News  ·  07 | 08 | 2023

La Paloma restoration

A masterpiece of anti-realism that revolutionized Swiss cinema, lovingly restored.

In the last edition of the Locarno Film Festival, Renato Berta presented Mirage de la vie: Portrait de Douglas Sirk, a long audiovisual conversation between Sirk and Daniel Schmid. This year the Piazza Grande hosts the screening of one of Schmid's masterpieces, also photographed by Berta: La Paloma – The Time for a Look, from 1974, radical and exciting at the same time.

The caption "Once upon a time..." After the opening credits it can be misleading: it is not a children's film. Nor is it set in an indefinite era: at one point we hear mention of Evita Perón ‘s death in 1952.

The incipit is a quarter of an hour abundant without dialogue, only looks and mysterious faces. Cinema framed, made of songs of the past and sinuous camera movements without detachment. And when the editing is the master, it’s all a florilegium of iris openings and closures, binocular masks, and fading. As if to reconnect with the childhood of cinema and its adolescence.

It is a film only remotely inspired by Camille, the novel by Alexandre Dumas fils. In one of the opening scenes, in the dressing room of the cabaret singer Viola, the "Paloma" of the title, among the posters on the walls appears precisely that of the film (The Lost One (Camille)), to be precise) that Carmine Gallone shot in 1947, with music by Giuseppe Verdi. La Traviata, the famous opera by the great composer, in fact, is precisely the liberal adaptation for the opera stage of Dumas' classic. This detail in Schmid's film is not simply a matter of playing homage; it determines its coordinates, under the banner of an anti-realism that revolutionized Swiss cinema.

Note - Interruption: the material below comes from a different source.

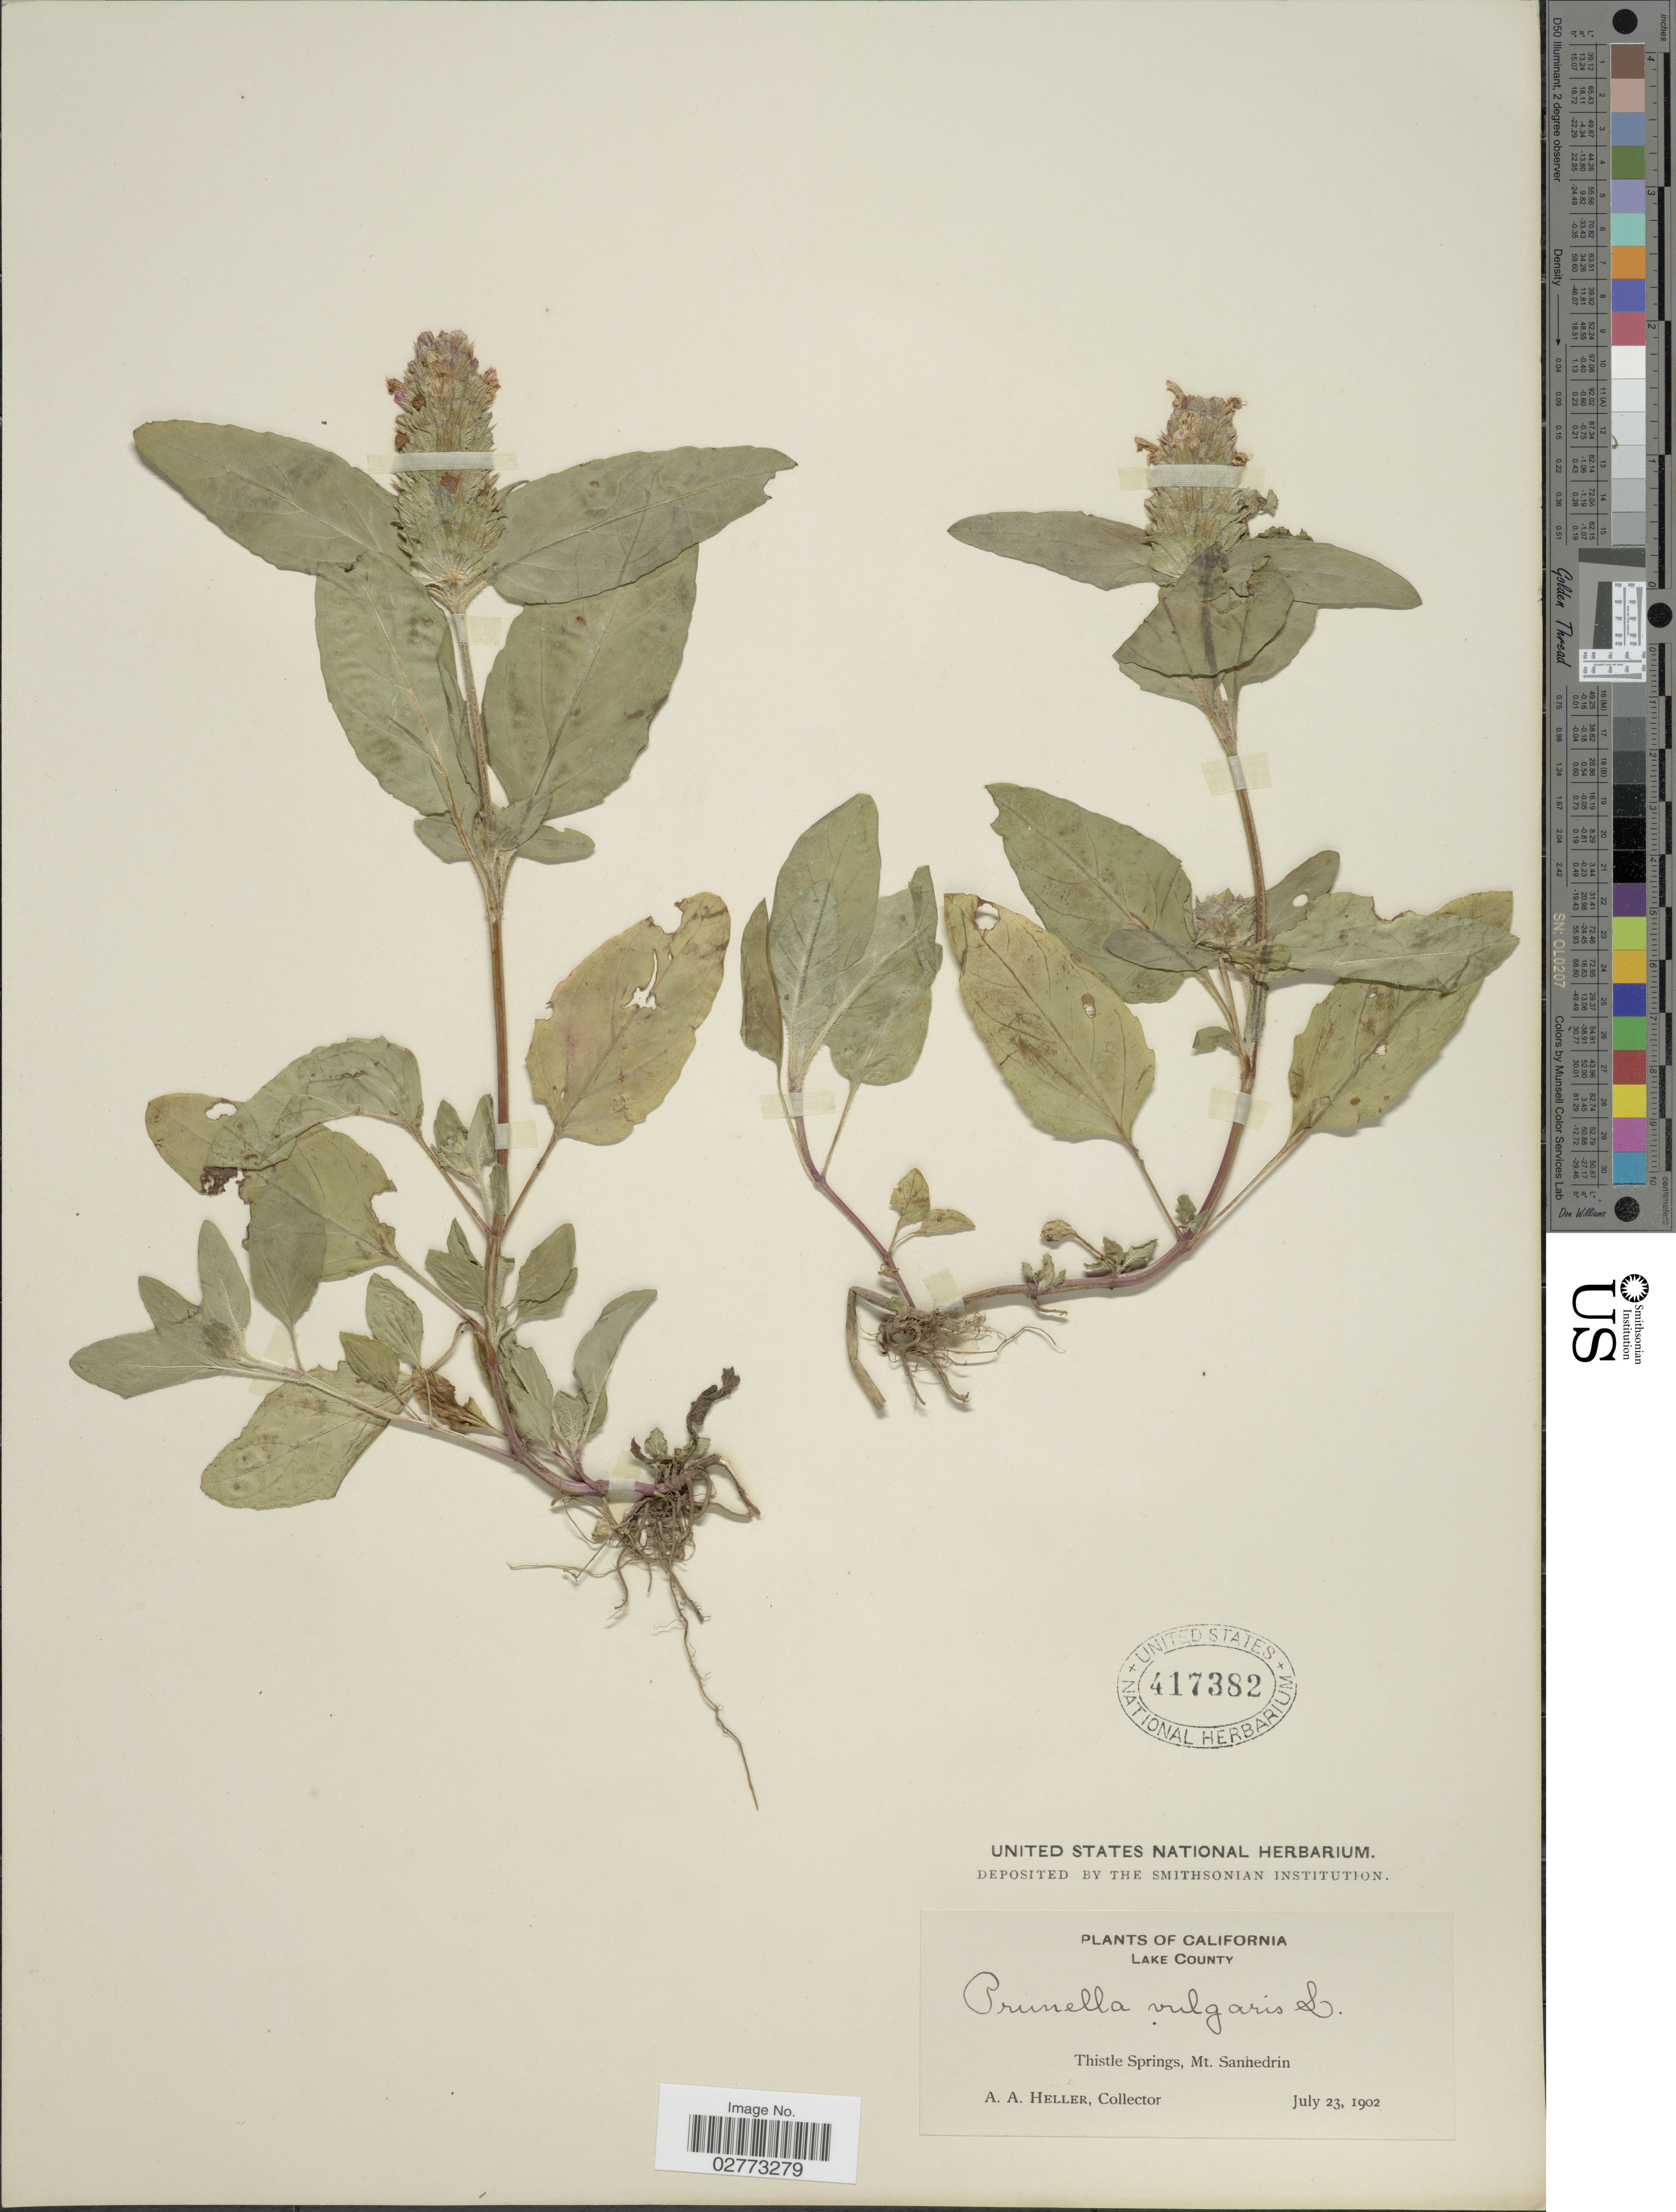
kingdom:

Of Dumas' book, Schmid preserves above all the tragic element of the illness that afflicts the protagonist. La Paloma, on the other hand, abounds in cultured music and even contains a duet, against the backdrop of the mountains, to sanction the strengthening of the relationship between Viola and the man who loves her, hardly reciprocated, almost for life, Isidor.

Ingrid Caven, Fassbinder's muse, stands out in the main role of the cast. Hers is an interpretation that doesn’t leave us indifferent. Viola in each sequence has a different look, she changes clothes continuously, like Audrey Hepburn in Two for the Road. She goes through the film in a feverish state that borders on the ghostly. And, in a few key passages, she appears exactly as a spirit.

Recalled by the memory of Isidor, Viola's presence is intermittent: she is there and she is not there, and when she is there she always seems with her mind elsewhere. It is the intangibility of the feminine eternal.

The refinement of the direction of the late Schmid, in his second feature film after his debut with Tonight or Never in 1972, the maturity and power of the style are manifested in every detail of the setting and staging, from the costumes to the sets.

Among the film's production companies, there is Les Films du Losange, the historic "company" founded by Barbet Schroeder, who is among the guests of this edition's Locarno Film Festival.